Provided text
POINT PLEASANT —This week, the Point Pleasant Register will be looking back over the past year, highlighting memorable moments and stories from 2016.
This review begins with stories that took place in January through March this year, with more months, and stories, to follow this week.
The year in Mason County began with residents being reminded that the world is not safe, especially for those in the U.S. Armed Forces.
In January, word came that Army Staff Sgt. Matthew Q. McClintock, 30, was killed in action in Halmand Province, Afghanistan, on Jan. 5, leaving behind wife Alexandra and infant son Declan, along with many other friends and family members. McClintock’s father, Sonny, of Jacksonville, Fla., is a graduate of Point Pleasant High School and was a member of the military. Matthew’s grandparents were the late George and Helen Maxine McClintock, formerly of Point Pleasant — George passed away in 2010, with Helen passing away just last year. George and Helen were life-long residents of Point Pleasant, and George had also been in the military. Matthew had been to Mason County to visit over the years, as well.

Given data
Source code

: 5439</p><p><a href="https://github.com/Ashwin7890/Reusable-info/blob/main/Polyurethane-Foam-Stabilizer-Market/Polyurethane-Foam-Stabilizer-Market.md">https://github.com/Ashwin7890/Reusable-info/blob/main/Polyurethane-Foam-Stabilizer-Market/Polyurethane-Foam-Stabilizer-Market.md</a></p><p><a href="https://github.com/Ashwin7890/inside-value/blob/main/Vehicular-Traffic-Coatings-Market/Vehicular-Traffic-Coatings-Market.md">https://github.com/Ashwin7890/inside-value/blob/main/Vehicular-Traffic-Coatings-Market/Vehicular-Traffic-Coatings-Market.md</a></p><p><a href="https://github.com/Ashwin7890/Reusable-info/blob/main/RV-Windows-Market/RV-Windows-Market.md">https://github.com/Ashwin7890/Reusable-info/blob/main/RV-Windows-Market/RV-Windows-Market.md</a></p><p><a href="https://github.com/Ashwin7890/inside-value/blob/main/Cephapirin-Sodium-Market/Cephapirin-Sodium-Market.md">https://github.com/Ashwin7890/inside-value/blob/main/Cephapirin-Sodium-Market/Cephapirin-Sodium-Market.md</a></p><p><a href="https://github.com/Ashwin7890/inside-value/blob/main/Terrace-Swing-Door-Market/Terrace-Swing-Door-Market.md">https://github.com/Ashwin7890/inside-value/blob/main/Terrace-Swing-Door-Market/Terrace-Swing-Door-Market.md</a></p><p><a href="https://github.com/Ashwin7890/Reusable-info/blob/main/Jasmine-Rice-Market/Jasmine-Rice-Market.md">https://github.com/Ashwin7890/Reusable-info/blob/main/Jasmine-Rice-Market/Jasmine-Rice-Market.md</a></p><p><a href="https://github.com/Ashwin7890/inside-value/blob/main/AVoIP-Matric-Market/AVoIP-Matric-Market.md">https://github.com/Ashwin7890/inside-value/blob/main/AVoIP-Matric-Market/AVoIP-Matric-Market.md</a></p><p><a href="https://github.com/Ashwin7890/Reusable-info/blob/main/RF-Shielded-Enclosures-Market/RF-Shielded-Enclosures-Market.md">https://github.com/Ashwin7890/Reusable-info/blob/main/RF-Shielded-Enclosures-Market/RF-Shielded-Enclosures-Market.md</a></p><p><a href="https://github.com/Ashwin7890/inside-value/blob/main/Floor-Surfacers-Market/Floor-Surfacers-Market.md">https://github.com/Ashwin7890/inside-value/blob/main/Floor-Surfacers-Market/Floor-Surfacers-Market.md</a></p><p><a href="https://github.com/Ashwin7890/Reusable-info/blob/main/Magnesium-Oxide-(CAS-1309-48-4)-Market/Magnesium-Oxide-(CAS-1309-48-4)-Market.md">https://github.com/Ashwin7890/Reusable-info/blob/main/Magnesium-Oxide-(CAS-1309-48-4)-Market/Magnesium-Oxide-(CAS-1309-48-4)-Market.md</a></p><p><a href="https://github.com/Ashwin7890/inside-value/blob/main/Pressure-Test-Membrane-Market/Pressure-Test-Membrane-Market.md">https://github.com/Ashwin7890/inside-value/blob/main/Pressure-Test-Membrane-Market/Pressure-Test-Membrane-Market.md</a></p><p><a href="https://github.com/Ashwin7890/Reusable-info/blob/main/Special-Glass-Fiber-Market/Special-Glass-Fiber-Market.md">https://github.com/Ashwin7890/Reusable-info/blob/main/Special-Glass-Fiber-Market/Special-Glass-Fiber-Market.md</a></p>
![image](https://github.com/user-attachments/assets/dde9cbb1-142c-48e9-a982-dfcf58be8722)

Exercise requirements
From the Mason County year-in-review article, output the stretch from "POINT PLEASANT —This" through "follow this week." word for word.

Answer for this exercise
POINT PLEASANT —This week, the Point Pleasant Register will be looking back over the past year, highlighting memorable moments and stories from 2016.
This review begins with stories that took place in January through March this year, with more months, and stories, to follow this week.